■ Work order
Write out, without any change, the lines in the material below that run from the line with "cell phone: present [187,451,269,480]" through the line with "boots: present [27,290,121,373]", both included.

(Data provided begins)

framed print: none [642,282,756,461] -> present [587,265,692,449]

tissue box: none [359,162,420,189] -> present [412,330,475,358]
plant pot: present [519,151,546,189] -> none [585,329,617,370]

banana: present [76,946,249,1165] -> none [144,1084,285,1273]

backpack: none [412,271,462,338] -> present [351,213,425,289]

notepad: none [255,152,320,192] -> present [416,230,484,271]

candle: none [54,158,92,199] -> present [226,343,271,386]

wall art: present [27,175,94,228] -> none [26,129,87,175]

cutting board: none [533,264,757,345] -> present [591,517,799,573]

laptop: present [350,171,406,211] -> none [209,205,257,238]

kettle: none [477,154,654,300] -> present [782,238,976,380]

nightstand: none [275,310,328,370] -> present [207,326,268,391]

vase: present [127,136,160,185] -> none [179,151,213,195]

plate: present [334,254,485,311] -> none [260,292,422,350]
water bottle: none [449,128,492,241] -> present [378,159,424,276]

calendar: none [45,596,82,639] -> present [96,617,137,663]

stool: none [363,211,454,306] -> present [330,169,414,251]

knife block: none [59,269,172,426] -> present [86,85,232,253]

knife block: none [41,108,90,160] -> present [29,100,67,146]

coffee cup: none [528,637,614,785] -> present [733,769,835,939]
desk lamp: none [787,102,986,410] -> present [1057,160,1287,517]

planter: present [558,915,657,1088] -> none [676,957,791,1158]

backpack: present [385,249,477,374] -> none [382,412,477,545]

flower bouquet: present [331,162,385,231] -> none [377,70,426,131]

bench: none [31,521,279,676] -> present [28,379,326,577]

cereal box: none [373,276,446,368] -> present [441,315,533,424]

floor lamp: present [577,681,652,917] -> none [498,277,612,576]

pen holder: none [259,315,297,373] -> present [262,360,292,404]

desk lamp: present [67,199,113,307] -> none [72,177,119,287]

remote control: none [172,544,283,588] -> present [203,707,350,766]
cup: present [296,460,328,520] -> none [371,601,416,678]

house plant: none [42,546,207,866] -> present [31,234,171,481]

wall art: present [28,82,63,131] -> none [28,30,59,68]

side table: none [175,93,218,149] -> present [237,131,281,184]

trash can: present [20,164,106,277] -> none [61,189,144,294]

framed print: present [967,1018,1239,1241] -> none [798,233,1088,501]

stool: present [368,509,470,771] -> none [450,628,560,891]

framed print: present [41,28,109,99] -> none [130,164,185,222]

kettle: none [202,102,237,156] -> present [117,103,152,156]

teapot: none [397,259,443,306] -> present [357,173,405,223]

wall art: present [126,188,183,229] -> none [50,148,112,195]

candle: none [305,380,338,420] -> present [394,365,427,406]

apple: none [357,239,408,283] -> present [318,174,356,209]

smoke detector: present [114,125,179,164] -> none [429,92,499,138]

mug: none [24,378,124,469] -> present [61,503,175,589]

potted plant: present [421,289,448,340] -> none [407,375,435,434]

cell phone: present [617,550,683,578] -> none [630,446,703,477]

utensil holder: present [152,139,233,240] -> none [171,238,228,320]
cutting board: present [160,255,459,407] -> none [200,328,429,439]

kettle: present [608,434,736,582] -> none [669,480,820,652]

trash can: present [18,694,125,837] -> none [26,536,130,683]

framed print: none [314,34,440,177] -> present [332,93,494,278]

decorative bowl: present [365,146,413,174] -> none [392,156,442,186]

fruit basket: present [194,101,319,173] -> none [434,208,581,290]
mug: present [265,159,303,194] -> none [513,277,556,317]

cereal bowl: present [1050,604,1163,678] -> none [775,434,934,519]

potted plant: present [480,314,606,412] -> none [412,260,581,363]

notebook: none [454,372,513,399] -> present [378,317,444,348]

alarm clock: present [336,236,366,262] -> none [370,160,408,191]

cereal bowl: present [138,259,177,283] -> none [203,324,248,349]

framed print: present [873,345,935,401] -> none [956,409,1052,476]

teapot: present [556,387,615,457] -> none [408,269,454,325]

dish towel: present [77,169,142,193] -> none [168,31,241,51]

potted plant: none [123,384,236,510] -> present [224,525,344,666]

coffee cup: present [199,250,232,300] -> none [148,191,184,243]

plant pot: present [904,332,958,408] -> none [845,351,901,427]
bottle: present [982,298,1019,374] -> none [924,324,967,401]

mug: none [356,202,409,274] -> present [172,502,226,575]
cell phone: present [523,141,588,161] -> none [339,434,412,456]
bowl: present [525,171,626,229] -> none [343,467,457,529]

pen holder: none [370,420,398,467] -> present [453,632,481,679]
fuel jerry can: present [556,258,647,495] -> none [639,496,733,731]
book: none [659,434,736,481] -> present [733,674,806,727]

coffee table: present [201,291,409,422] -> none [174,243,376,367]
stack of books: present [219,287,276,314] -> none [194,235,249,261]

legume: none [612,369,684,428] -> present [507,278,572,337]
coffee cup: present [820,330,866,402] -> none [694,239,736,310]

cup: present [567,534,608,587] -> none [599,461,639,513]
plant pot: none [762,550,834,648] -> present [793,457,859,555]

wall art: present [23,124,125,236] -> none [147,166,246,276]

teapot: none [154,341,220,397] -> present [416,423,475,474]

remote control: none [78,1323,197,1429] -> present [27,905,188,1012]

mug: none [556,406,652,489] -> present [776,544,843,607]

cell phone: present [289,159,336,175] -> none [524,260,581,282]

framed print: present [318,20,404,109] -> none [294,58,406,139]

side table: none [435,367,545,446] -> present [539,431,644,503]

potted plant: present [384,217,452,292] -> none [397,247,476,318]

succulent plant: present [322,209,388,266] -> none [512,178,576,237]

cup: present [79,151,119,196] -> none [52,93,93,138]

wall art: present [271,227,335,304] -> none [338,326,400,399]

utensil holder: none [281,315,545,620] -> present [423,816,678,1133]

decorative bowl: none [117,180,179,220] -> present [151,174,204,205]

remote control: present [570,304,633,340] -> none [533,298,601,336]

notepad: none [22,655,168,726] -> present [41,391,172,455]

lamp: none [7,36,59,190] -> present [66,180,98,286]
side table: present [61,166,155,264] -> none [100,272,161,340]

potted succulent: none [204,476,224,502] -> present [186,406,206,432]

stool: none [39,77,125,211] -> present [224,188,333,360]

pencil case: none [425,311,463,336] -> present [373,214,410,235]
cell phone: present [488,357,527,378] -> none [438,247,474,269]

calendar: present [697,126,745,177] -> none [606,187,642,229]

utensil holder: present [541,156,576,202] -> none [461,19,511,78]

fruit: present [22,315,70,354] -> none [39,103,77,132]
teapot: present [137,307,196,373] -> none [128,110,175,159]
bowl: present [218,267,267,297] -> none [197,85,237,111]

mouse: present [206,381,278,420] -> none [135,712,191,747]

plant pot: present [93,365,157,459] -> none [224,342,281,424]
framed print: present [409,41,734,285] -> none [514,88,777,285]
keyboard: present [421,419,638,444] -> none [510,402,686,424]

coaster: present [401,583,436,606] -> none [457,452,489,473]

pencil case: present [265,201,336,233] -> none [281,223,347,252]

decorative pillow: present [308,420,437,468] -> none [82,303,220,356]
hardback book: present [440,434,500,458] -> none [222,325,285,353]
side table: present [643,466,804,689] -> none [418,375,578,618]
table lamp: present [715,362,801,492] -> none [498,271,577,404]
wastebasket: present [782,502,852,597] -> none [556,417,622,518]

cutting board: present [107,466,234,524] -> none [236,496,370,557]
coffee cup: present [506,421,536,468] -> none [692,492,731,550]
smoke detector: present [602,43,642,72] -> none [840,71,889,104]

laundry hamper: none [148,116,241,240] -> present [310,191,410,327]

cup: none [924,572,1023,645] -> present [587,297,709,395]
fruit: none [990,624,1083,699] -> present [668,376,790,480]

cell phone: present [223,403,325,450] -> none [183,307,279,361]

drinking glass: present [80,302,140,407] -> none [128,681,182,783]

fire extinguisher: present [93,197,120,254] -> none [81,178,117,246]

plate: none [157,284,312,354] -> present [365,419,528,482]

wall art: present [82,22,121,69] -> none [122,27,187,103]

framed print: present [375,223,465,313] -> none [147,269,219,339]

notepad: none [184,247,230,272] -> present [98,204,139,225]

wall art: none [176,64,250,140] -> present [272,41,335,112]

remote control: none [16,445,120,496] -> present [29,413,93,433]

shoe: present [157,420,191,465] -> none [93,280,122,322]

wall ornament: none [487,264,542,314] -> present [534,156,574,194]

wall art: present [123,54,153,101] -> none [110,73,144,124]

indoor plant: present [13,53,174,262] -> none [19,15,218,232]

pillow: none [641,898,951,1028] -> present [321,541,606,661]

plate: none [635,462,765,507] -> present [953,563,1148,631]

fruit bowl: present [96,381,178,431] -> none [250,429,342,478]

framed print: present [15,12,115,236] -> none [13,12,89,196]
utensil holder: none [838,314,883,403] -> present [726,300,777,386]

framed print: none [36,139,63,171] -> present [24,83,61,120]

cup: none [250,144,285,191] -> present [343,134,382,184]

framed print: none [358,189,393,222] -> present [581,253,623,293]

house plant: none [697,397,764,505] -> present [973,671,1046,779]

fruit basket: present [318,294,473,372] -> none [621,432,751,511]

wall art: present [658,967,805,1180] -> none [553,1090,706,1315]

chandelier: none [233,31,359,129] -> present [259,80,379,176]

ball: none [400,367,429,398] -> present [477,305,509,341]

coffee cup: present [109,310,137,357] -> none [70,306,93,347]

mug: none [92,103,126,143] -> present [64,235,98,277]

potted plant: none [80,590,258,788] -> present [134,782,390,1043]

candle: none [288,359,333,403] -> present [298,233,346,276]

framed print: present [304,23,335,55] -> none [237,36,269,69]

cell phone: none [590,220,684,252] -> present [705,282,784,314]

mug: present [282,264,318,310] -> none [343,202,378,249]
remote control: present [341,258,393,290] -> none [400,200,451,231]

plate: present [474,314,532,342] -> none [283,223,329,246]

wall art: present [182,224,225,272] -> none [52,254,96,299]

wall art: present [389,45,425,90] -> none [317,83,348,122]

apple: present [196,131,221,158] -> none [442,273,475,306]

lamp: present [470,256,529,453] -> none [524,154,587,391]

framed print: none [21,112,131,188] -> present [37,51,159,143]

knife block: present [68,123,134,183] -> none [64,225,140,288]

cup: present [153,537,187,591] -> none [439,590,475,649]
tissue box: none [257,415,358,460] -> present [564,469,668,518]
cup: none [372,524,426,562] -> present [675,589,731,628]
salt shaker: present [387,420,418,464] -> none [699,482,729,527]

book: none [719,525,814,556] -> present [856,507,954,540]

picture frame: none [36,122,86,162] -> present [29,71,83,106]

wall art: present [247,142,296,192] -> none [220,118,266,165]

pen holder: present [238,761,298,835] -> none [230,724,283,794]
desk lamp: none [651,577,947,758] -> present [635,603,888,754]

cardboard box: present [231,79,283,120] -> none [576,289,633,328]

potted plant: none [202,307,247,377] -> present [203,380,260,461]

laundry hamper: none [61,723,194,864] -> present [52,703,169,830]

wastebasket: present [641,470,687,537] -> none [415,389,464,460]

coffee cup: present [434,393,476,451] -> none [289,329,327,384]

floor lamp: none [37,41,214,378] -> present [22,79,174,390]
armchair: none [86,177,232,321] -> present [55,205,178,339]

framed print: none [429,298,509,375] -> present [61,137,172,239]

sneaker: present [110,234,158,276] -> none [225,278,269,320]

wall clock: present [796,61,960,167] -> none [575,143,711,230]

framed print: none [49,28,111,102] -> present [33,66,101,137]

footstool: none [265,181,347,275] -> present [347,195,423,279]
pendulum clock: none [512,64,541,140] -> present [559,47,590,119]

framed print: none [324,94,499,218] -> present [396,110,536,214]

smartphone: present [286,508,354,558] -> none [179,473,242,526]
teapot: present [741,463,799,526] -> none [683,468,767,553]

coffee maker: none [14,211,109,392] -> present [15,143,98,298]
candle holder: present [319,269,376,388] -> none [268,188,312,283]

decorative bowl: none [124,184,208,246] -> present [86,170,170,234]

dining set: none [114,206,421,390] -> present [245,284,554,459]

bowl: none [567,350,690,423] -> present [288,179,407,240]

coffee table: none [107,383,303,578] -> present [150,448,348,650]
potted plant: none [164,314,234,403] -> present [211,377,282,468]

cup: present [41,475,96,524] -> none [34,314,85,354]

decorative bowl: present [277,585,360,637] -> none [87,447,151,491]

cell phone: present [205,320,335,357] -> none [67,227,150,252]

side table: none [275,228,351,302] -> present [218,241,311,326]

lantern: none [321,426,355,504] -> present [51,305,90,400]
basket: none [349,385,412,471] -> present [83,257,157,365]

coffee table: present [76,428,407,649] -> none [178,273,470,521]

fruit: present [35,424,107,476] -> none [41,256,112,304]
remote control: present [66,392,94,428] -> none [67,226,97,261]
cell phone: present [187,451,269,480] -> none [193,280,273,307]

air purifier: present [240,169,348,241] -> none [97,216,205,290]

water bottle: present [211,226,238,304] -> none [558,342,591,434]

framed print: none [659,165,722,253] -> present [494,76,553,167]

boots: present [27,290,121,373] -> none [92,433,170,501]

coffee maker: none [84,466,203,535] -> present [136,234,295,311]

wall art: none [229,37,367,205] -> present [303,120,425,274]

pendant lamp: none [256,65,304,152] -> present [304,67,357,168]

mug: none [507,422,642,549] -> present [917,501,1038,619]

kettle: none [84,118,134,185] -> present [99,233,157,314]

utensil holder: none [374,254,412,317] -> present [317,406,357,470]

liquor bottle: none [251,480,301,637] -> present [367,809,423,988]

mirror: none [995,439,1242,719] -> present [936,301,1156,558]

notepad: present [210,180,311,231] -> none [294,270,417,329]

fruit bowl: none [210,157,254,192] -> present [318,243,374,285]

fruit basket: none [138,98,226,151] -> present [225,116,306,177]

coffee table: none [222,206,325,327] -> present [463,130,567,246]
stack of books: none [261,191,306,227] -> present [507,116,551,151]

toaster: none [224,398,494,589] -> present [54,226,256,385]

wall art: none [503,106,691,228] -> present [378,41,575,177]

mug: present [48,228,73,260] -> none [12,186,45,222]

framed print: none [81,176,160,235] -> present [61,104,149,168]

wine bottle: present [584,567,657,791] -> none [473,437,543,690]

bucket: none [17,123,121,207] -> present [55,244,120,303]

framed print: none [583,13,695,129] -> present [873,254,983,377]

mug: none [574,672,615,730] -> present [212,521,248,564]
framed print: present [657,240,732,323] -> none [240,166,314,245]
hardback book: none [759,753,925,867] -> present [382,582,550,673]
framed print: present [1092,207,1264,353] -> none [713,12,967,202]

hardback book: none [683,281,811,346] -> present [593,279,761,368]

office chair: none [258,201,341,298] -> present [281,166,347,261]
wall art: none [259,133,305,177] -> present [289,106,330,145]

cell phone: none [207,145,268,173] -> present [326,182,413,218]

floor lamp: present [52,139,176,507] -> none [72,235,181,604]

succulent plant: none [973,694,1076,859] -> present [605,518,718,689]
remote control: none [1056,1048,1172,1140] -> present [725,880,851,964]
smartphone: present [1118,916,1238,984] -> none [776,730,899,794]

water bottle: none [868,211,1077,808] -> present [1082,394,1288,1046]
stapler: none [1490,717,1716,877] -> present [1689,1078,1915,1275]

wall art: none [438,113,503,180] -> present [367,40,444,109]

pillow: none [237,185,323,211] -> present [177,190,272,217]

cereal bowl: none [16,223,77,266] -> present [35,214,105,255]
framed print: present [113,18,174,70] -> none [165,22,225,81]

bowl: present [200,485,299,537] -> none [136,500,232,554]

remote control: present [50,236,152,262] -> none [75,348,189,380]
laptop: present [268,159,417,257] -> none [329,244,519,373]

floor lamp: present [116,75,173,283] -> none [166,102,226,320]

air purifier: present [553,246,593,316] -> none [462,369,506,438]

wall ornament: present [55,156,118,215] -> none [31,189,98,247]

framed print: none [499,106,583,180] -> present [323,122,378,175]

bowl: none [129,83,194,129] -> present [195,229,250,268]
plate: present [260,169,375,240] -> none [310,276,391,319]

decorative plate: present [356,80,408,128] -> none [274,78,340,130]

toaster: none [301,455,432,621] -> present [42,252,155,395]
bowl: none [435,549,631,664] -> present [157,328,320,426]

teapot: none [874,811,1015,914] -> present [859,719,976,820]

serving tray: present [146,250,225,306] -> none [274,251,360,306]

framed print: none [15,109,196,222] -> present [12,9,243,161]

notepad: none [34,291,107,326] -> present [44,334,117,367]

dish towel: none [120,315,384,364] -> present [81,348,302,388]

(Data provided ends)

■ Exercise solution
cell phone: present [187,451,269,480] -> none [193,280,273,307]

air purifier: present [240,169,348,241] -> none [97,216,205,290]

water bottle: present [211,226,238,304] -> none [558,342,591,434]

framed print: none [659,165,722,253] -> present [494,76,553,167]

boots: present [27,290,121,373] -> none [92,433,170,501]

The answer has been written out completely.